## Fragmento de origen:
┄┄┄┄┄┄┄┄┄┄┄┄┄┄┄┄┄┄┄┄
Mientras esto sucedía, el Estado español secundaba de manera sumisa y entusiasta, como siempre, las decisiones de Marruecos en relación con nuestra Ciudad. Tampoco era nada extraño. Ya hemos recopilado infinitas pruebas durante las últimas décadas de que, en el tablero de la negociación permanente de intereses (y conflictos) entre España y Marruecos, Ceuta ocupa una posición absolutamente irrelevante (“Ceuta y Melilla no merecen un conflicto”, frase lapidaria de la diplomacia española). En esta época, es completamente imposible equilibrar el peso de las infinitas operaciones económicas bilaterales más la cooperación en materia de control de la inmigración, con la mera apelación al sentimiento patriótico de la integridad de la nación española. Recalco que hablamos de Estado y no de Gobierno español. Las diferencias entre partidos en este asunto se reducen a intrascendentes detalles estéticos que tienen más que ver con intereses electorales puntuales que con el fondo de la cuestión.
Por su parte, el conjunto de la ciudadanía ceutí, que ya había dado inequívocas muestras de agotamiento, de manera irresponsable y bobalicona, terminó por coincidir con Marruecos en su objetivo estratégico. Anestesiados por una mezcla explosiva de miedo y egoísmo, nos indujeron a aceptar una falsa dicotomía que reducía el futuro de Ceuta a elegir entre dos únicas opciones: riqueza o islamización (una ciudad pobre, segura y tranquila con menor presencia musulmana; o una Ciudad más rica, pero tumultuosa y plagada de “potenciales delincuentes que nos hacen la vida imposible”). Hemos elegido la perversa comodidad de vivir en una colonia.
┄┄┄┄┄┄┄┄┄┄┄┄┄┄┄┄┄┄┄┄
## Tareas del ejercicio:
(1) ¿Qué frase de la diplomacia española se cita en el fragmento sobre Ceuta?
(2) Localiza, por favor, todas las líneas del listado que contienen la cadena "pose" y cópialas.
El fragmento y el listado son independientes entre sí.
┄┄┄┄┄┄┄┄┄┄┄┄┄┄┄┄┄┄┄┄
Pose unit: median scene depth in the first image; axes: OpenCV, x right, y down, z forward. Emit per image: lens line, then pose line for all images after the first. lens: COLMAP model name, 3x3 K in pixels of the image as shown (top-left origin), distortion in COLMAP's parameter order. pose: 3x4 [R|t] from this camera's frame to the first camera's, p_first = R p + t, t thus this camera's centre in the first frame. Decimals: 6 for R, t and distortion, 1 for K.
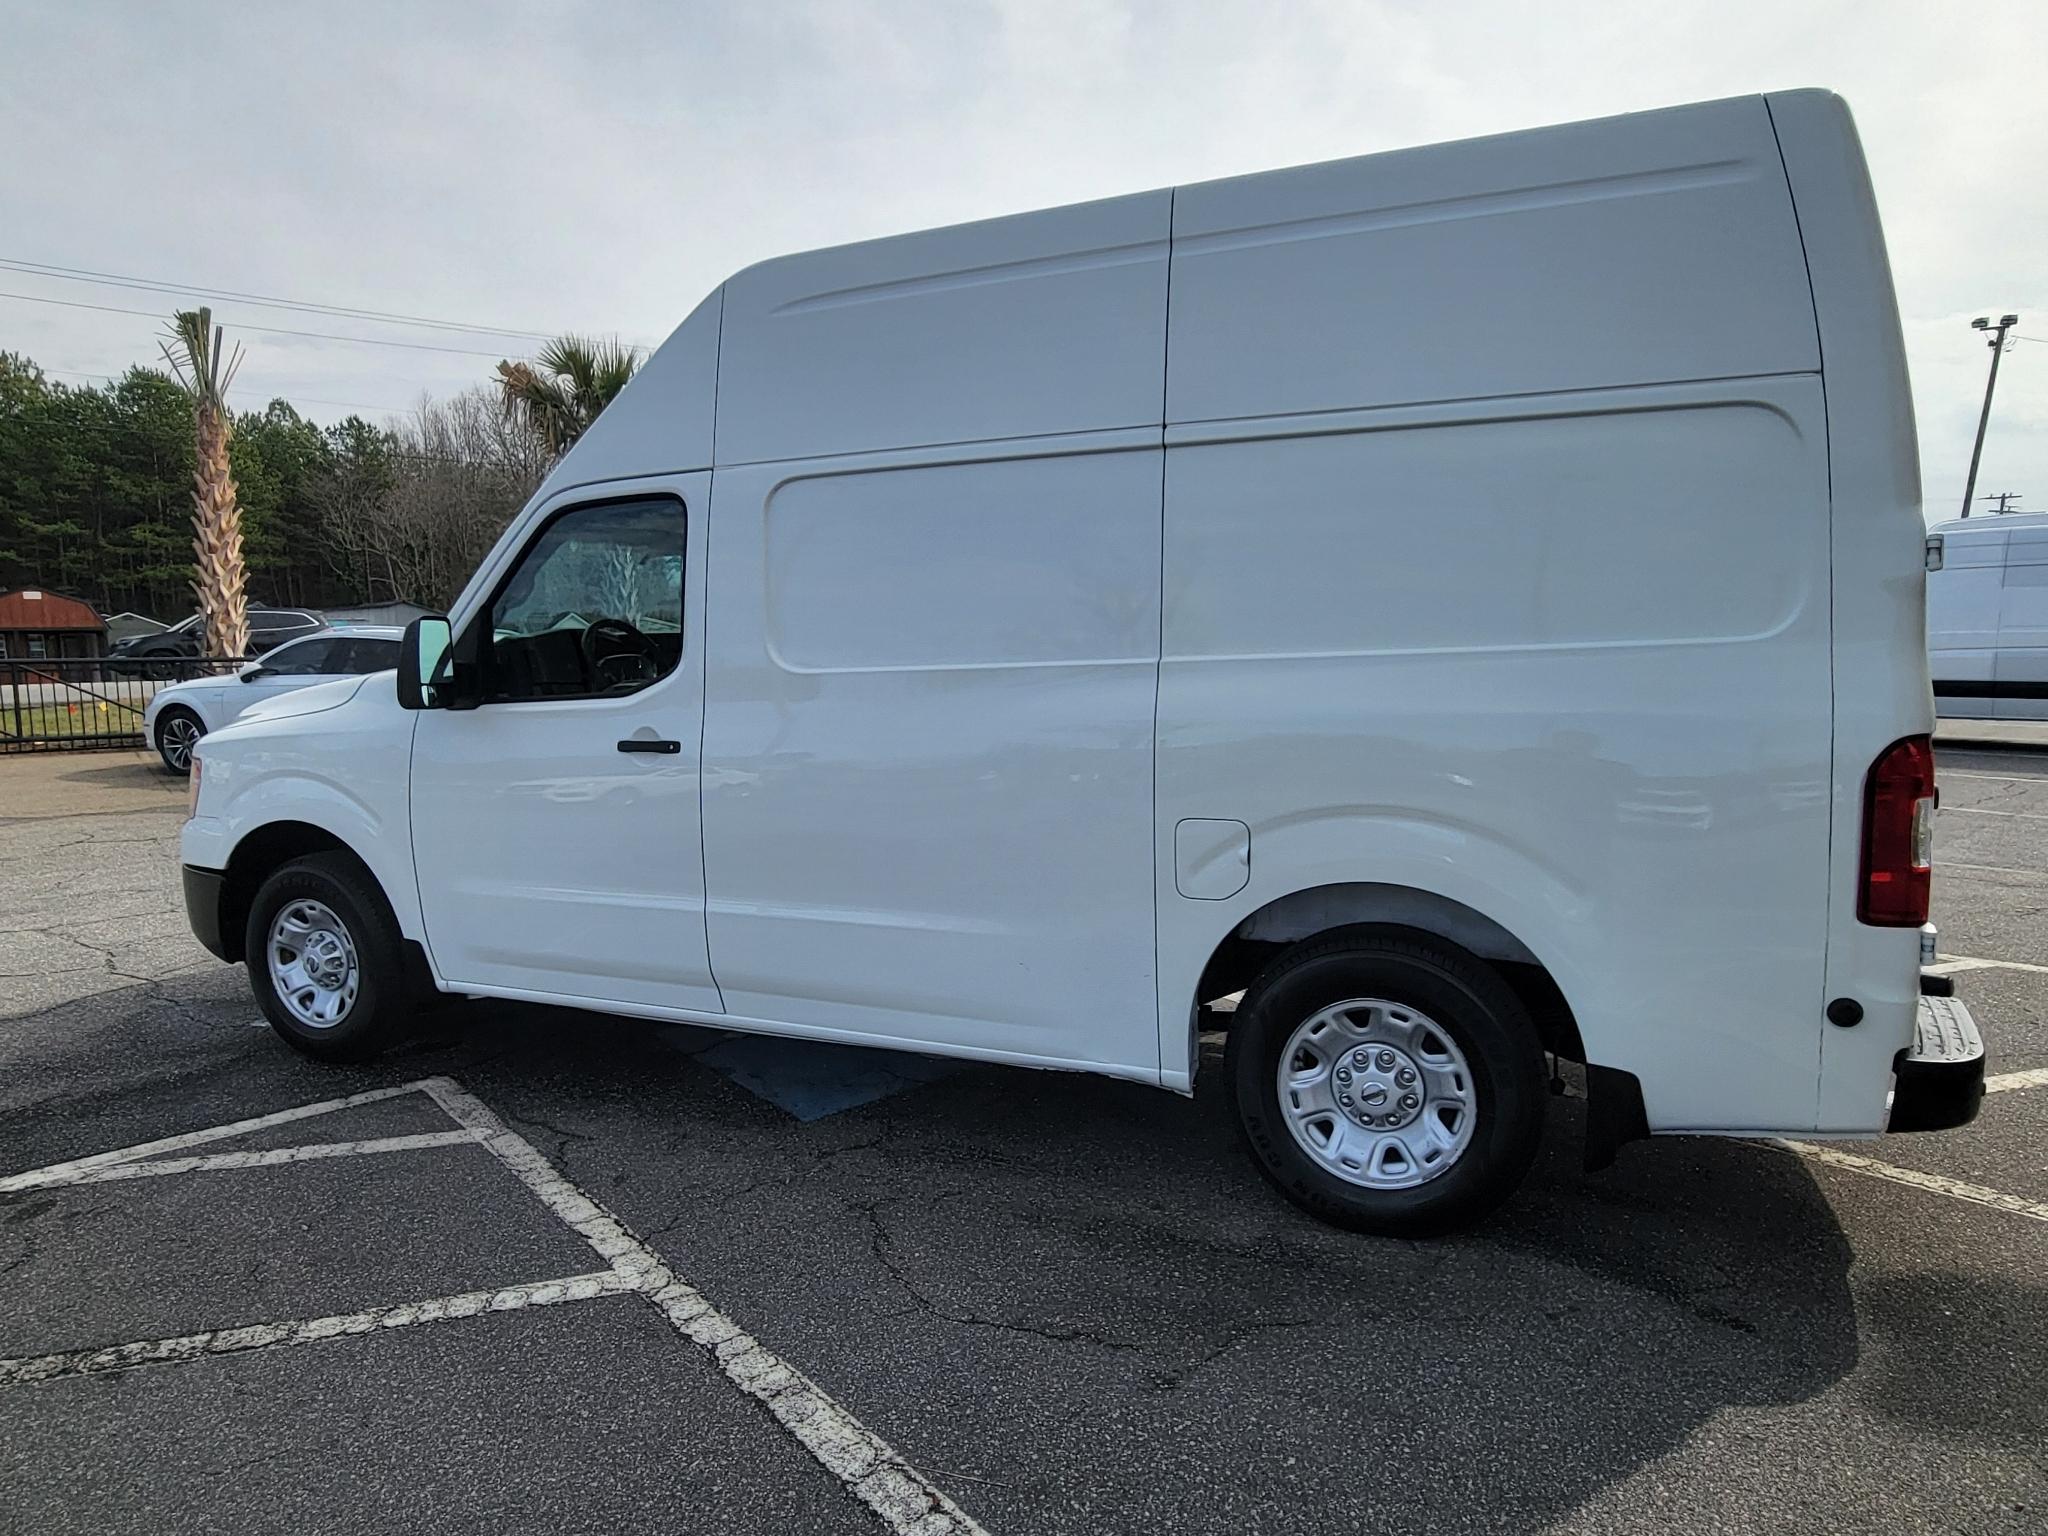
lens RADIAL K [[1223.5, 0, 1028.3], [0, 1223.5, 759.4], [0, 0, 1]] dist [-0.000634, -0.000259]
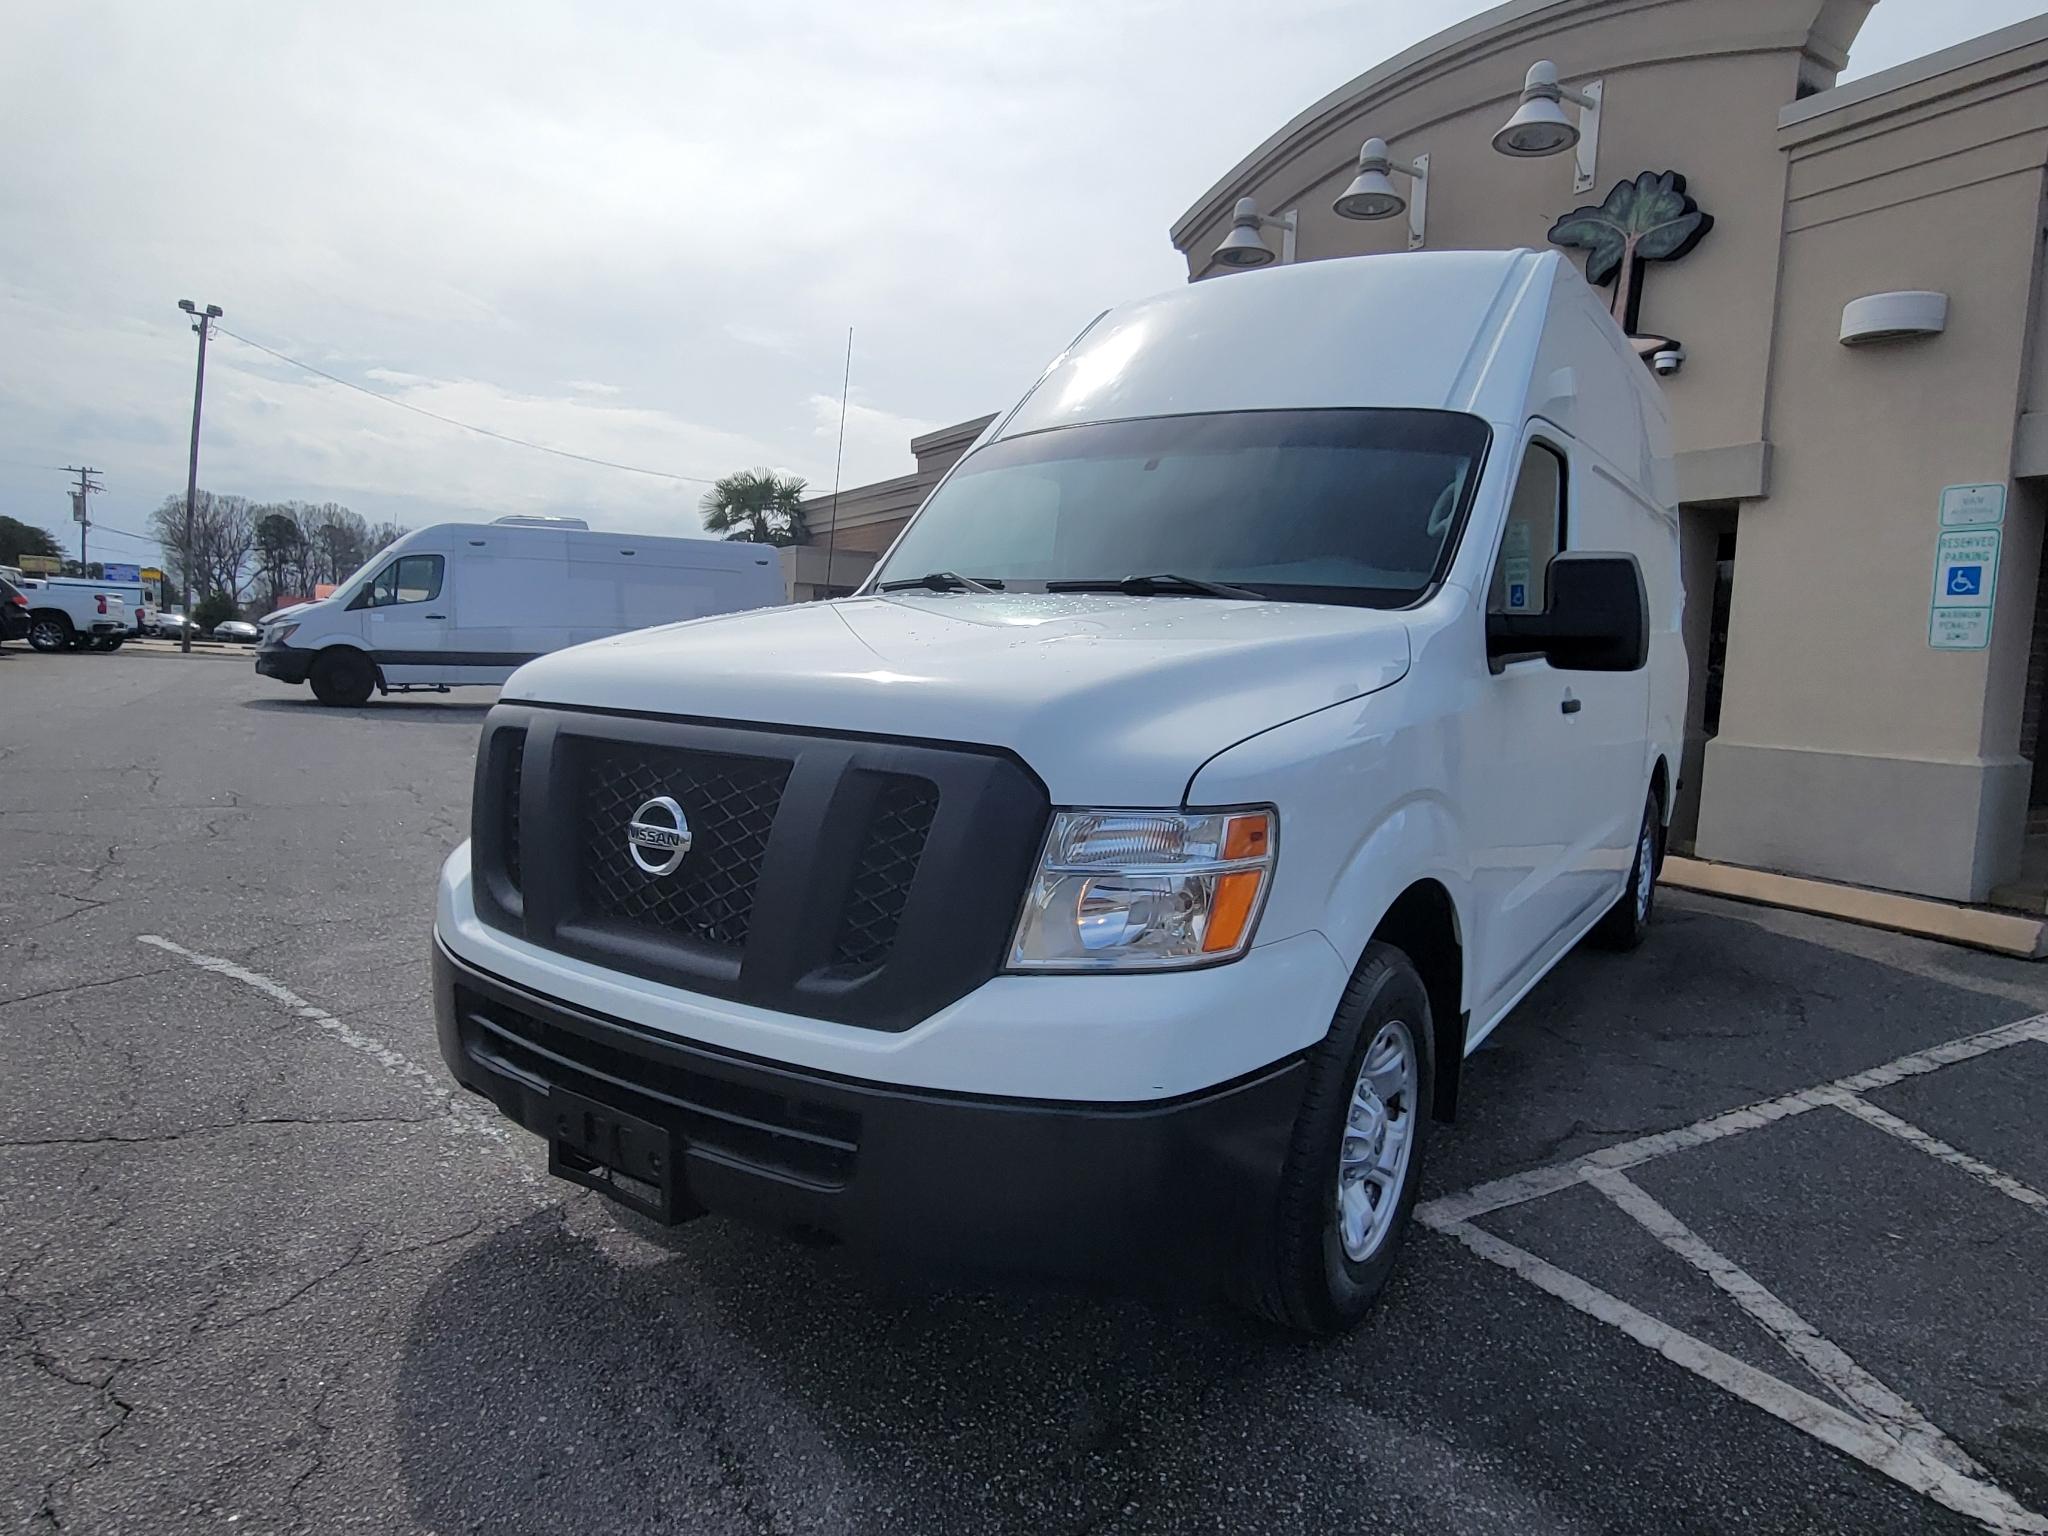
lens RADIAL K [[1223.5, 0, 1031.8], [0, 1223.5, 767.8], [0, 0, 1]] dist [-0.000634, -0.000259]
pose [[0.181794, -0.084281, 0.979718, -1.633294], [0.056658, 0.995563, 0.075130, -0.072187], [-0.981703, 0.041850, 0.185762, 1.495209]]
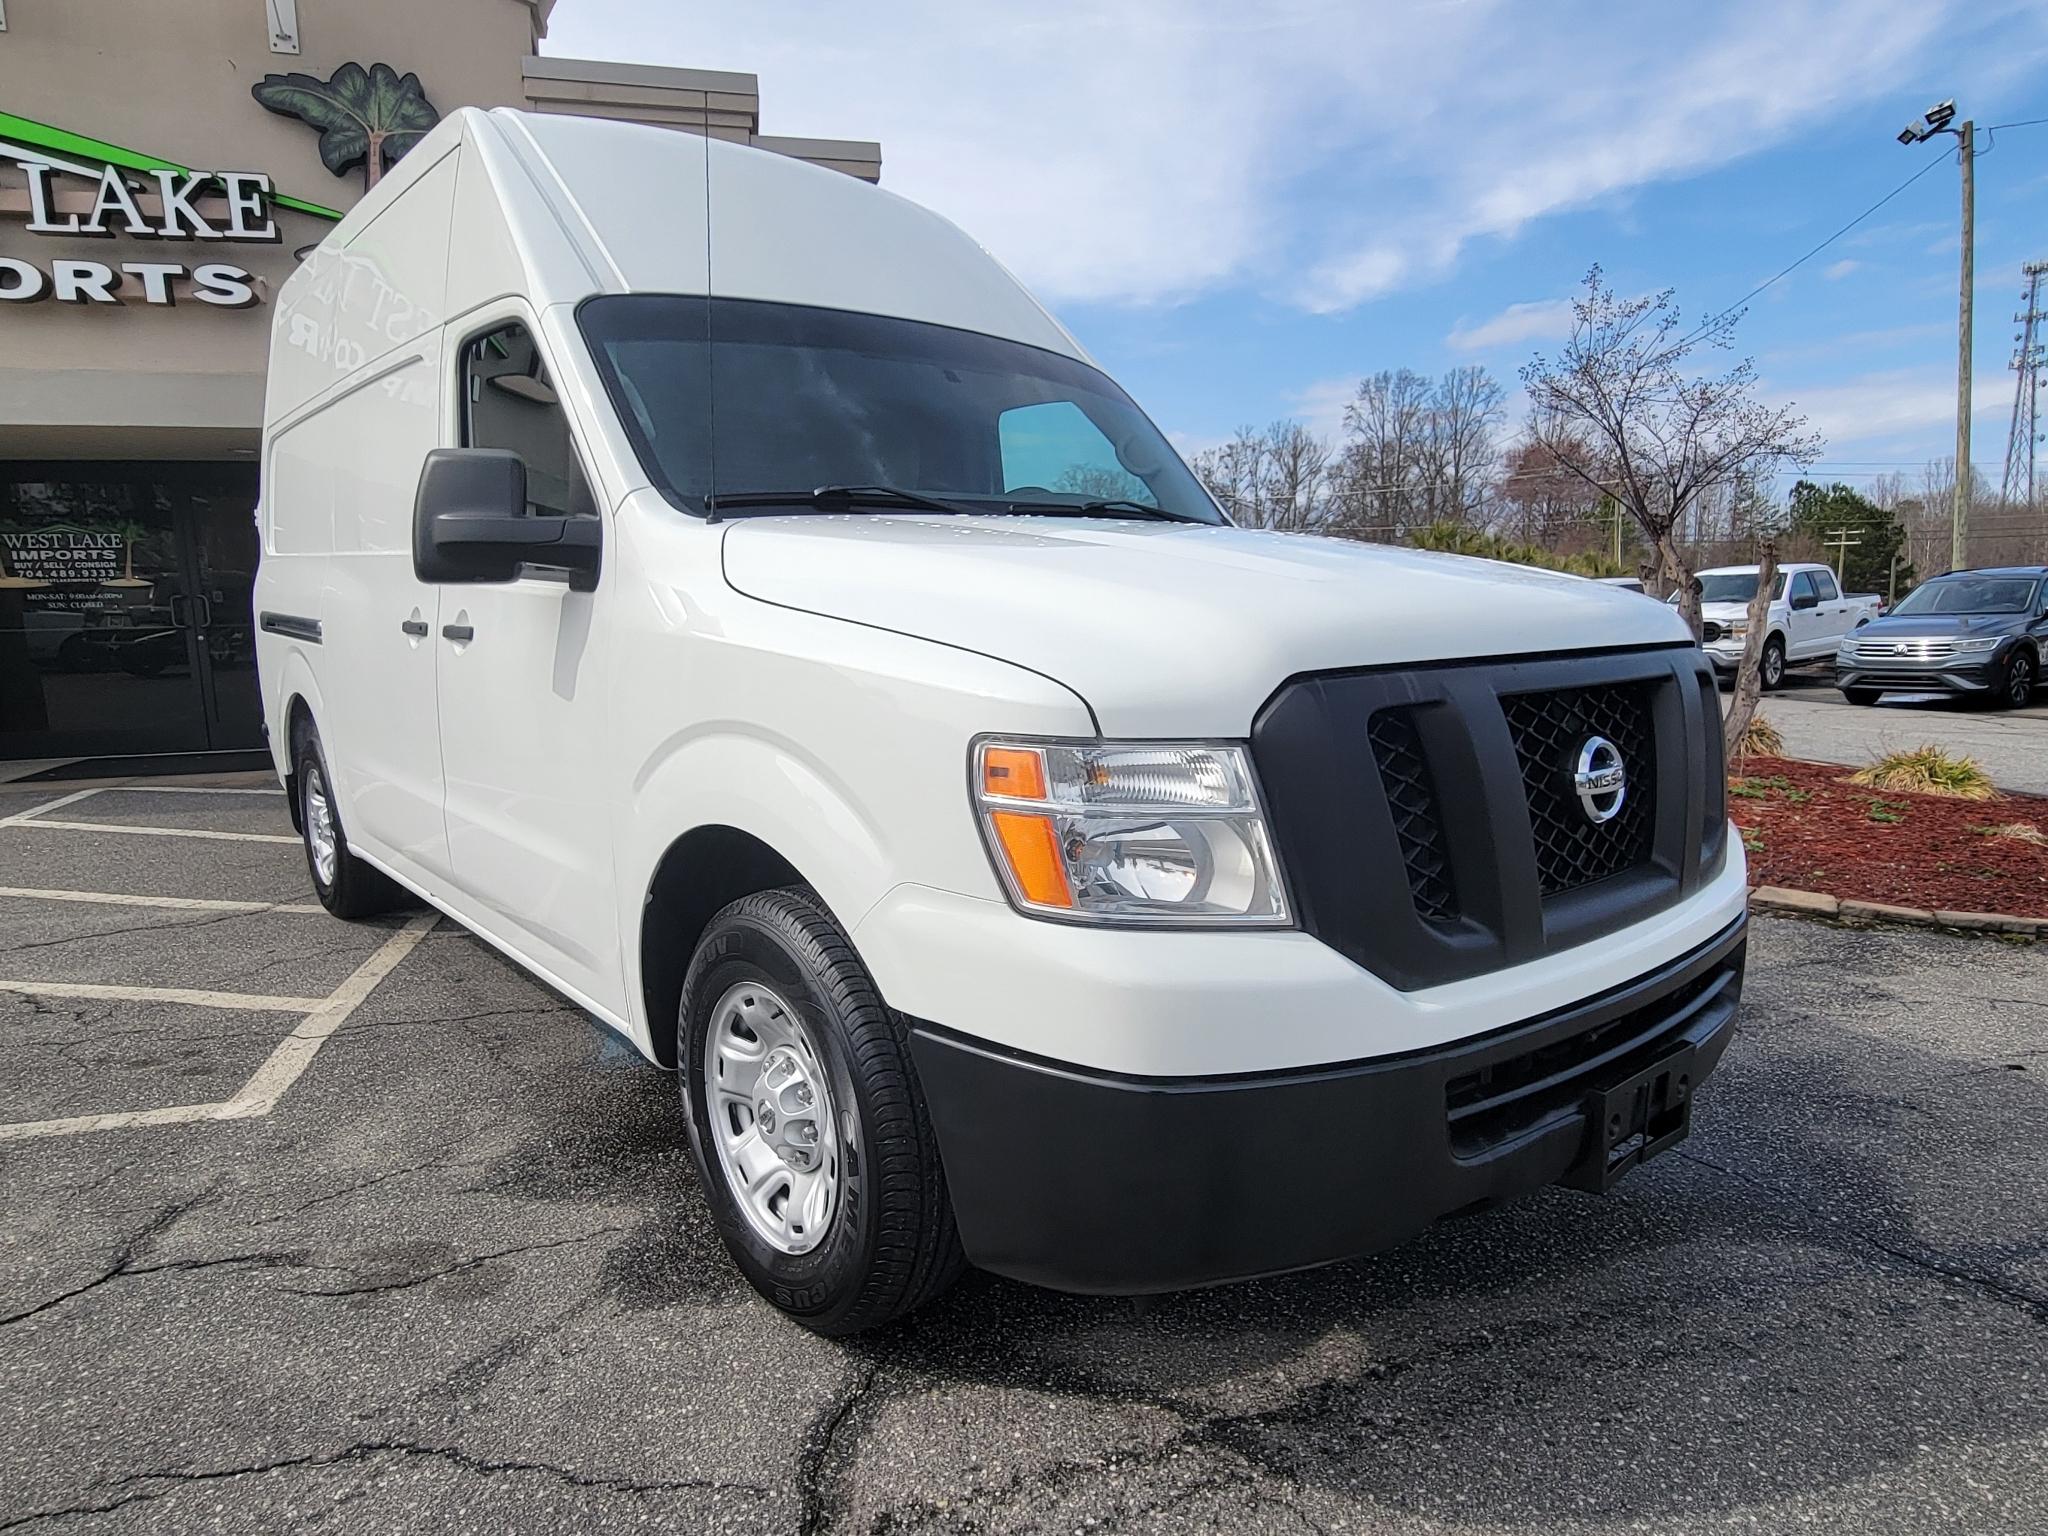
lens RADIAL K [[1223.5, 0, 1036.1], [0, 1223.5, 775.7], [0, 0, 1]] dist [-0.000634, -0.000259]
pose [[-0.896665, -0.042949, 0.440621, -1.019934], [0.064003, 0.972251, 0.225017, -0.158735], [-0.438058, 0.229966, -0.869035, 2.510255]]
┄┄┄┄┄┄┄┄┄┄┄┄┄┄┄┄┄┄┄┄
## Respuestas propuestas:
(1) “Ceuta y Melilla no merecen un conflicto”.

(2)
Pose unit: median scene depth in the first image; axes: OpenCV, x right, y down, z forward. Emit per image: lens line, then pose line for all images after the first. lens: COLMAP model name, 3x3 K in pixels of the image as shown (top-left origin), distortion in COLMAP's parameter order. pose: 3x4 [R|t] from this camera's frame to the first camera's, p_first = R p + t, t thus this camera's centre in the first frame. Decimals: 6 for R, t and distortion, 1 for K.
pose [[0.181794, -0.084281, 0.979718, -1.633294], [0.056658, 0.995563, 0.075130, -0.072187], [-0.981703, 0.041850, 0.185762, 1.495209]]
pose [[-0.896665, -0.042949, 0.440621, -1.019934], [0.064003, 0.972251, 0.225017, -0.158735], [-0.438058, 0.229966, -0.869035, 2.510255]]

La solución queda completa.